No podía pegar ojo. Las letras tomaban forma en su cabeza creando las palabras que no le dejaban dormir. Ponía letras a todas sus acciones. Palabras a todos los sabores. Si besaba, no disfrutaba del contacto, sino de la palabra “besar” que se formaba en su cabeza hasta oprimirle las neuronas contra la garganta. Nadie conocía tanto las palabras como ella, que había nacido de las letras. Nadie disfrutaba tanto del sonido al pronunciarlas como ella. Se deleitaba con cada movimiento de labio, con cada matiz diferenciador de significado entre palabras aparentemente sinónimas.
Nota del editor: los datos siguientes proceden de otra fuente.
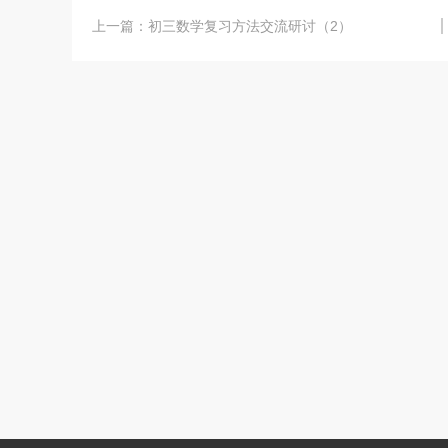
上一篇：
初三数学复习方法交流研讨（2）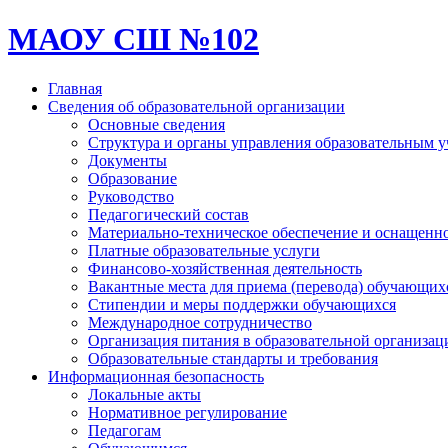
МАОУ СШ №102
Главная
Сведения об образовательной организации
Основные сведения
Структура и органы управления образовательным 
Документы
Образование
Руководство
Педагогический состав
Материально-техническое обеспечение и оснащеннос
Платные образовательные услуги
Финансово-хозяйственная деятельность
Вакантные места для приема (перевода) обучающих
Стипендии и меры поддержки обучающихся
Международное сотрудничество
Организация питания в образовательной организац
Образовательные стандарты и требования
Информационная безопасность
Локальные акты
Нормативное регулирование
Педагогам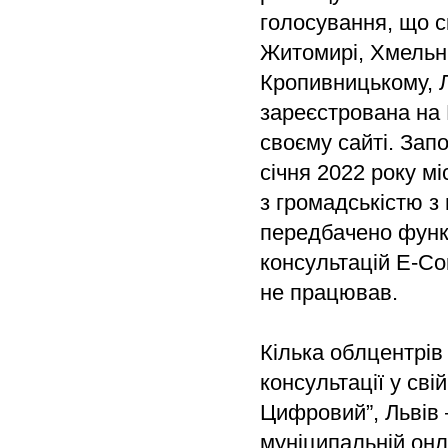
голосування, що с
Житомирі, Хмельни
Кропивницькому, Л
зареєстрована на 
своєму сайті. Запо
січня 2022 року м
з громадськістю з
передбачено функ
консультацій E-Con
не працював.
Кілька облцентрів
консультації у сві
Цифровий”, Львів 
муніципальній онл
Se pasaba los segundos buscando antónimos para cada palabra que veía escrita en el vagón y disfrutaba de la lectura como nadie. Pensaba que los libros no debían tener portada, sino mostrar sus letras al mundo, ser un caramelo sin envoltorio que adorne su contenido. Las palabras solas se bastan para adornarse a sí mismas, para ser canallas y dulces a la vez. Una palabra no es igual en cualquier momento del día, no es lo mismo pronunciarla en Cáceres que en Cádiz. Amaba tanto las palabras que obviaba los colores, no veía monumentos ni flores, se enamoraba de cada trazado, de cada curva y de la sonrisa torcida de la Ñ.

Qué desastre. Qué cornada. Amar aquello que destroza todo. Querer aquello que nace de la nada. Enamorarse de las palabras. Amar las letras por encima de la vida y abrazarse a ellas como si fuesen la muerte más bonita del cementerio.